Todo mundo já viu aquelas cenas: alguém fazendo alguns gestos durante um evento público e a plateia surda acompanhando. Mas será que é só isso? A verdade é que existe um abismo — um daqueles abismos que a gente nem percebe — entre saber se comunicar em Libras e realmente dominar a profissão de intérprete.
E quem me contou isso foi a Ana Lúcia, voluntária há mais de uma década na Associação de Pais e Amigos dos Deficientes Auditivos de Presidente Prudente. Ela chega com um sorriso tranquilo, mas quando começa a falar sobre o assunto, a paixão transborda. "As pessoas acham que porque aprenderam o alfabeto manual e algumas saudações já podem se intitular intérpretes", diz, balançando a cabeça. "É como achar que sabe pilotar um avião porque dirigiu um carro pela primeira vez."
Não É Só Gestos, É Cultura
O que muita gente não entende — e isso é crucial — é que Libras tem gramática própria, regionalismos, nuances que fogem completamente da lógica do português. Ana Lúcia explica com uma analogia que ficou na minha cabeça: "Imagina tentar traduzir 'saudade' para o inglês. Não tem equivalente exato, certo? Com Libras é a mesma complexidade, só que multiplicada por dez."
Ela menciona casos embaraçosos que já presenciou: pessoas bem-intencionadas tentando "ajudar" em consultas médicas e cometendo erros que poderiam ter consequências sérias. "Já vi alguém traduzir 'pressão alta' como 'nervosismo' porque não conhecia o sinal específico. O perigo mora aí, nessas pequenas falhas que parecem insignificantes."
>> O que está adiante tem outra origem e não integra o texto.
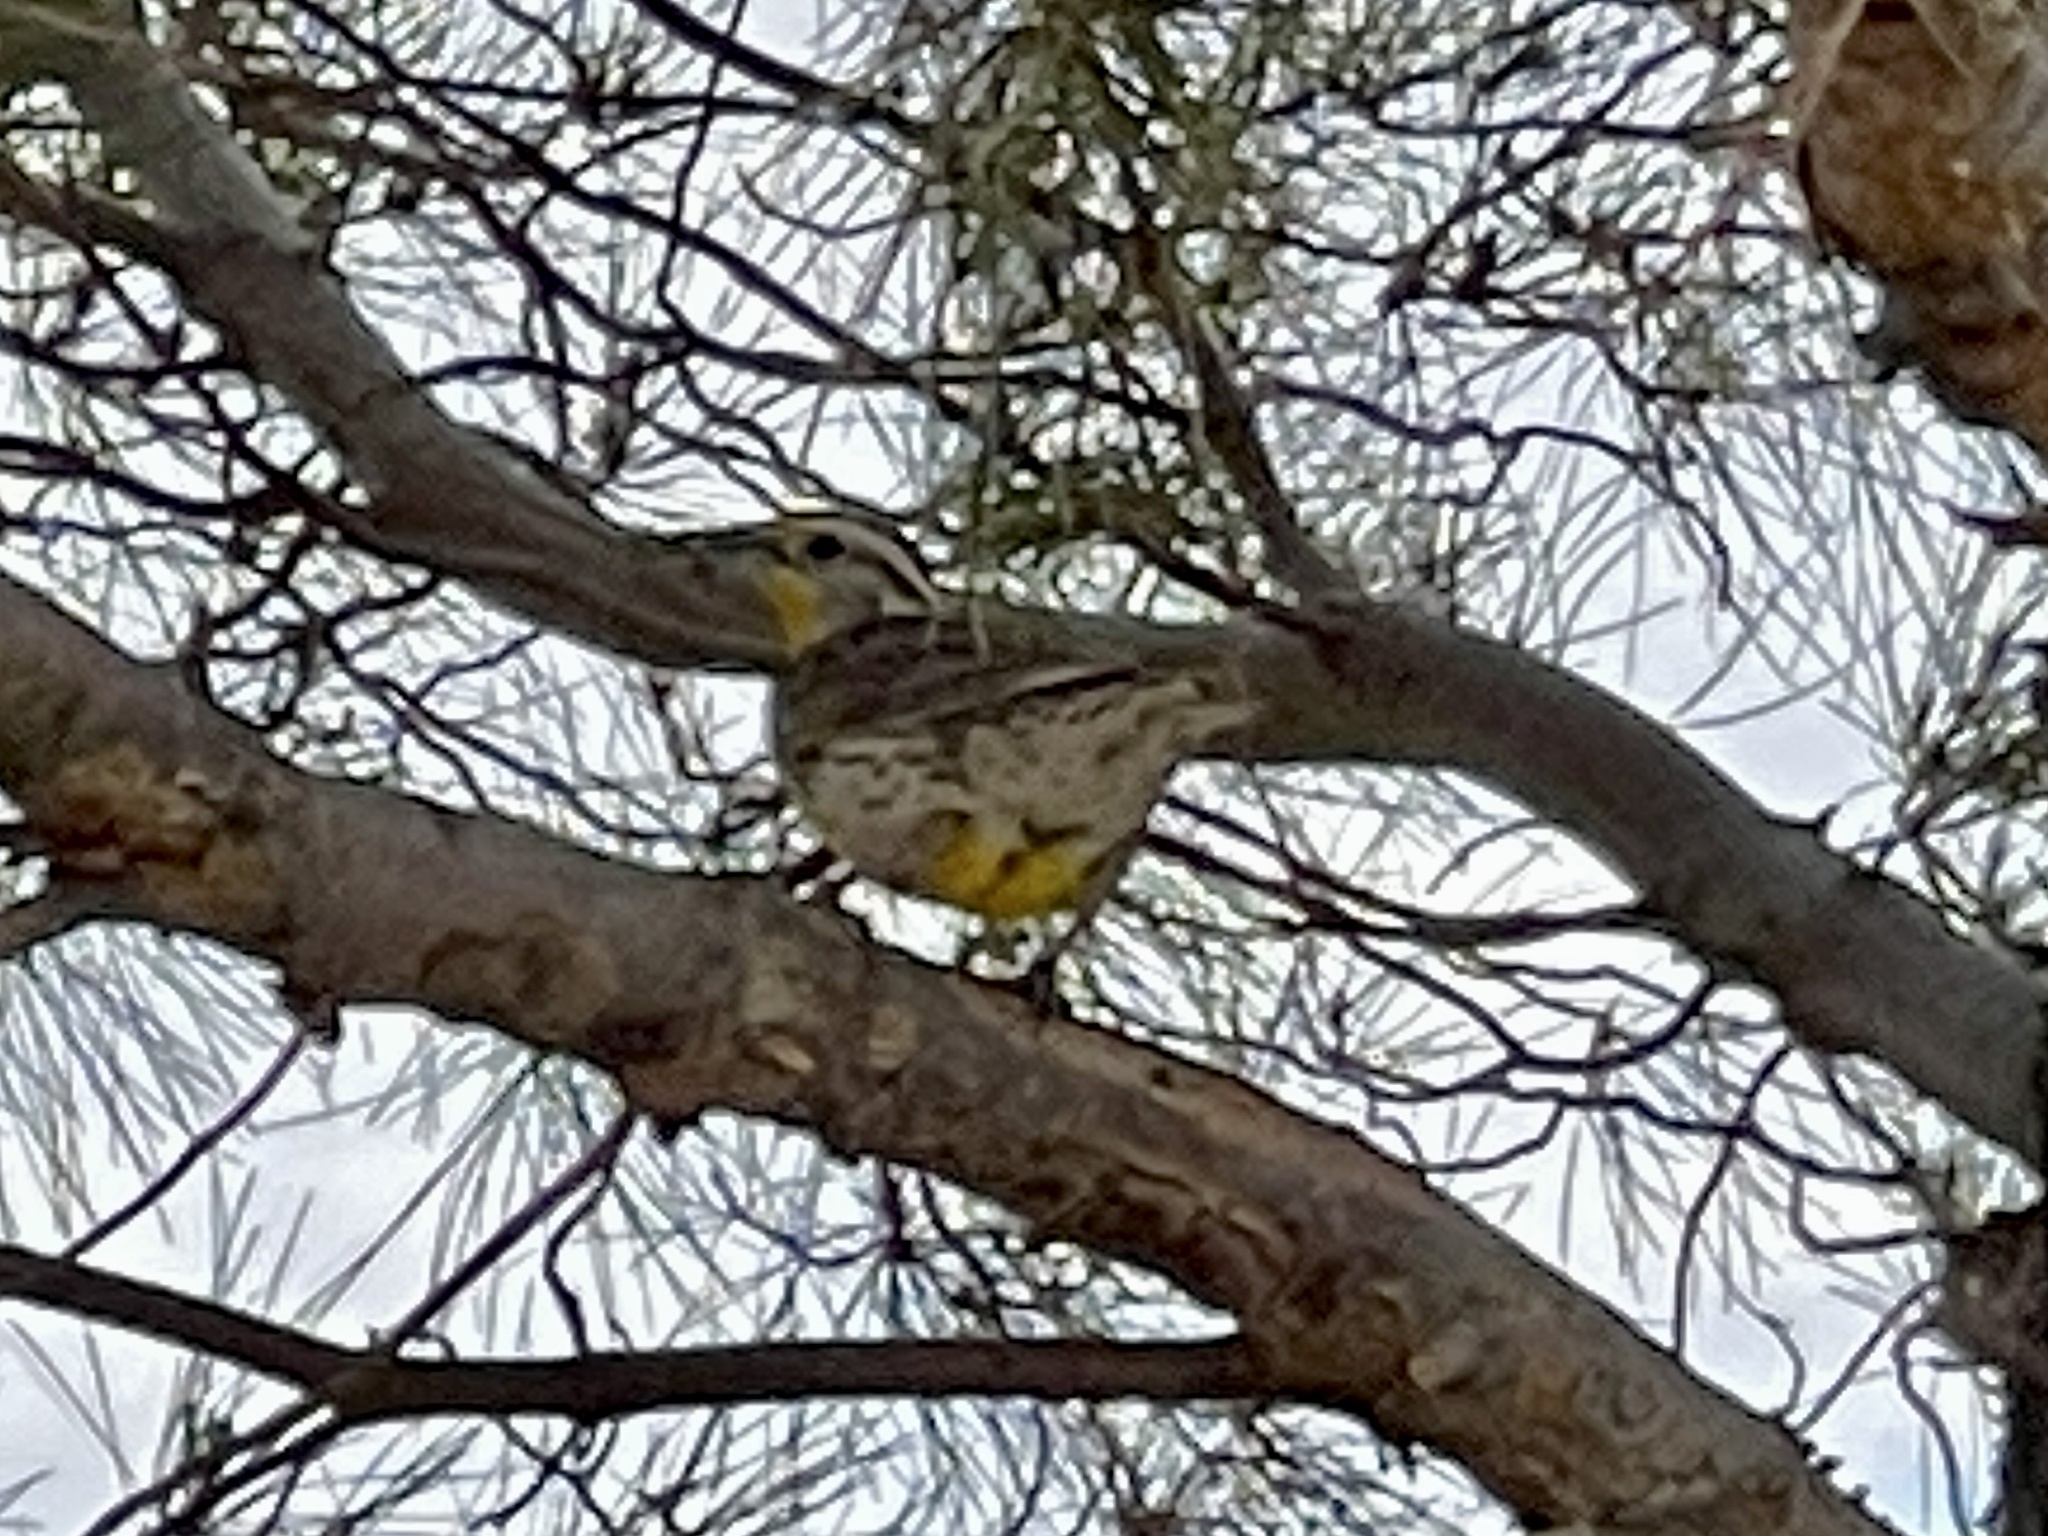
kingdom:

O Caminho das Pedras Para Quem Quer Ajudar de Verdade
Mas calma, não é para desanimar! Longe disso. Ana Lúcia é a primeira a incentivar quem quer aprender. "Libras é fascinante, abre portas para conexões incríveis", entusiasma-se. "Só é importante entender que existem níveis de proficiência, assim como em qualquer idioma."
- Curiosidade inicial: Aprender o básico, cumprimentos, o alfabeto manual. Ótimo para quebrar o gelo!
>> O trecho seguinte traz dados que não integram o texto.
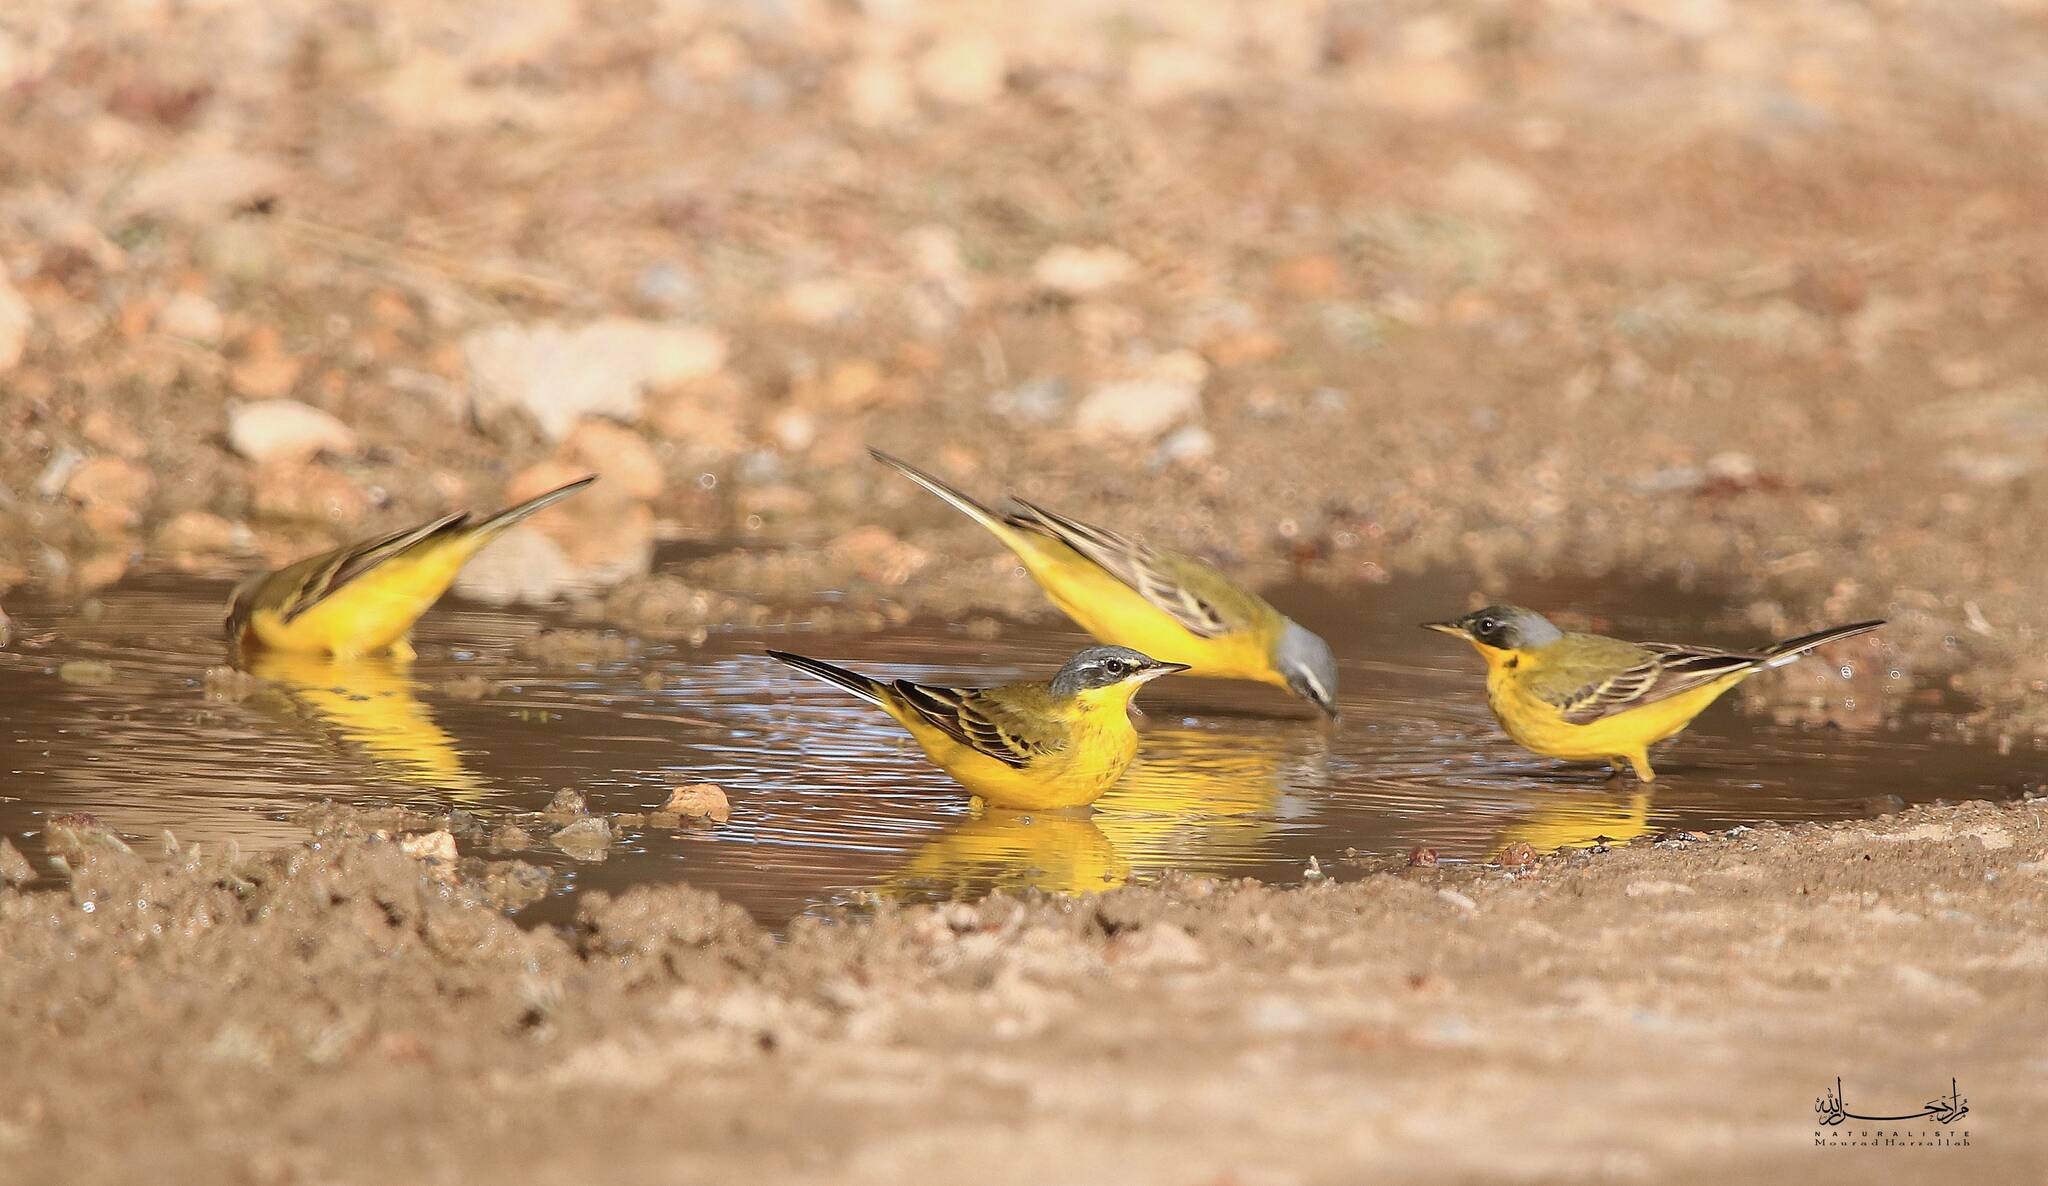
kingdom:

- Fluência conversacional: Conseguir manter diálogos do dia a dia. Já é um avanço e tanto.
- Proficiência técnica: Dominar vocabulário específico de áreas como medicina, direito ou educação.
- Formação profissional: Cursos reconhecidos e muita, mas muita prática supervisionada.
O que me chamou atenção foi a honestidade dela: "Às vezes a pessoa acha que vai aprender em três meses. Leva anos para se tornar realmente bom, como qualquer ofício que vale a pena."
Por Que Isso Importa Tanto?
Presidente Prudente, como muitas cidades do interior, ainda engatinha quando o assunto é acessibilidade. Ana Lúcia conta que a associação vive de doações e trabalho voluntário — e que a demanda só cresce. "Cada novo intérprete formado é uma vitória, mas precisamos de dez vezes mais."
E tem um detalhe que pouca gente considera: a responsabilidade é enorme. Um intérprete em um tribunal, por exemplo, pode decidir o futuro de alguém. Na saúde, pode literalmente salvar vidas. Não é uma atividade para amadores, por melhor que sejam suas intenções.
No final da nossa conversa, Ana Lúcia solta uma frase que resume tudo: "A inclusão de verdade começa quando a gente para de achar que é fácil e assume a complexidade. Aí sim a gente avança." Faz todo o sentido, não faz?